Getting ready for signaling and detection and was looking for ideas and info to make my own resistance wheel sets,parts and where to buy them. Also any tips on how you made yours and the parts list or numbers. All my cars have metal wheels installed, I am using all Digitrax equipment. Saw a video on u tube but he was using N scale and 1k ohm resistors and conductive paint. Thanks Jim.
I haven’t done it myself yet, but I would go for these:
These are 10K ohm. I actually found a video that uses those exact resistors:
I use all Proto 2000 wheels and follow this pretty much exactly:
http://www.mpmrr.net/wheels1.html
My silver paint I got from eBay, a seller called semicro (it’s used for scanning electron microscope slides). It’s NOT cheap, but don’t use the carbon type paint, use silver. A little goes a long way, it hardly looks like my bottle has been touched and I did about 70 wheelsets. I have the 18% stuff but next time I want to try the 36%.
Since Proto wheels are blackened, I use a small burr on the dremelto clean up a small portion of the rear face of each wheel right down to the axle. You have to get right down tot he axle but not cut the wheel off.

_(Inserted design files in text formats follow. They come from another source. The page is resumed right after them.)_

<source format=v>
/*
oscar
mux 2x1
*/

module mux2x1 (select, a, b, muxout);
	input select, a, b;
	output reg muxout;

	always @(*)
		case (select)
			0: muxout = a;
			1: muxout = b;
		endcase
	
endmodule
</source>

It’s the smallest burr in my Dremel set - really tiny - so you’re not goign to cut the axle in half unless you REALLY try. Do both wheels directly across from one another.

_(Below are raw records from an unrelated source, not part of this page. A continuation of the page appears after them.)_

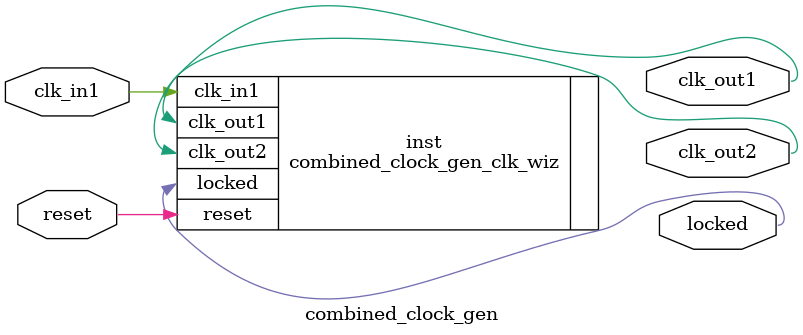
<source format=v>


`timescale 1ps/1ps

(* CORE_GENERATION_INFO = "combined_clock_gen,clk_wiz_v6_0_14_0_0,{component_name=combined_clock_gen,use_phase_alignment=true,use_min_o_jitter=false,use_max_i_jitter=false,use_dyn_phase_shift=false,use_inclk_switchover=false,use_dyn_reconfig=false,enable_axi=0,feedback_source=FDBK_AUTO,PRIMITIVE=PLL,num_out_clk=2,clkin1_period=8.000,clkin2_period=10.000,use_power_down=false,use_reset=true,use_locked=true,use_inclk_stopped=false,feedback_type=SINGLE,CLOCK_MGR_TYPE=NA,manual_override=false}" *)

module combined_clock_gen 
 (
  // Clock out ports
  output        clk_out1,
  output        clk_out2,
  // Status and control signals
  input         reset,
  output        locked,
 // Clock in ports
  input         clk_in1
 );

  combined_clock_gen_clk_wiz inst
  (
  // Clock out ports  
  .clk_out1(clk_out1),
  .clk_out2(clk_out2),
  // Status and control signals               
  .reset(reset), 
  .locked(locked),
 // Clock in ports
  .clk_in1(clk_in1)
  );

endmodule

</source>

For gluing the resistors on, I got a bottle of a thick CA I actually foun at HD or Lowes, from Locktite. It comes in a bottle that has little squeeze arms on the side designed to dispense small drops and it worked perfectly. You need a VERY tiny drop of glu to hold the resisto, if it gets up on the edges where the conductive pads are, it will be useless since CA is an insulator.
What I did was put my wheelsets in one of those wheel painting jigs that holds 4, each witht he area I hit with the Dremel facing up. I pulled 4 resistors from the ammo tape reel the come on, and put a drop of CA on the axle right next to one wheel (instead of dead in the middle). Then using my magnifier light and a small tweezer, picked up and placed each resistor. Two of the sides are tined, these are the contacs. The size specified is rectangular, the long way goes parallel with the axle. While the CA was drying (it’s thick, takes a few minutes), I painted the wheel faces with a microbrush and some grimy black paint.
Once the CA was cured (if it’s not set it seems to react with the solvent in the silver paint, so don;t rush)
Thanks for the info I’ll be trying this out after I order everything, Jim.
I do something very similar to Randy. I use Intermountain wheel-sets (buy them in packs of 100) for the most part as they have a metal axle (whereas I think the Protos have a plastic axle). The intermountain wheels sets have an insulated end and a non-insulated end. These wheels are also blackened like those Randy described. I use and exacto to scrape the back of the wheel and the axle to clean off the blackener. I use the 603 size surface mount resistors (10,000 ohm). I use the tip of a Pin to apply the CA to the resistor and glue it at an angle over the plastic insulation on the insulated side of the wheel. I have a very fine pair of tweezers I use for this process. I then use another pin to apply the silver paint (I got mine from my local electronics surplus store). The Paint is quite thick (its used to repair traces on PCB’s) and a brush doesn’t work very well for me. I use the pin to apply a trace between the insulated wheel and the resistor and another from the resistor to the axle of the wheel-set. The reason I like the Intermountain wheelsets is because the tread doesn’t need to be polished and the metal axle can be used as a trace so there is no need to paint one all across the axle to the other wheel.
As previously stated, the traces will not conduct electricity until they are dry. I use a volt meter to check each wheel set. It should read within 5% of 10 K ohms.
I sit in front of the TV while doing this as it is a bit of monotonousness process.
I don’t bother to paint over the Resistor once it is installed because it is barely visible. The paint doesn’t even stand out. I will try to post pictures later when get home.
I do this to 50 wheelsets (of a package of 100). Each Car will get 2 wheelsets with the resistors and 2 that are blank (one of each goes on each end of the car).
Most of the club guys use Intermountain., I’m the oddball. Modeling a coal road, we have LOTS of open hoppers, where you can easily see the entire axle, so even with th esmall resistor int he corner, you cna see it on most cars. Maybe I’m just picky. I even noticed a few of mine that need touchups because they weren;t completely covered in the black paint.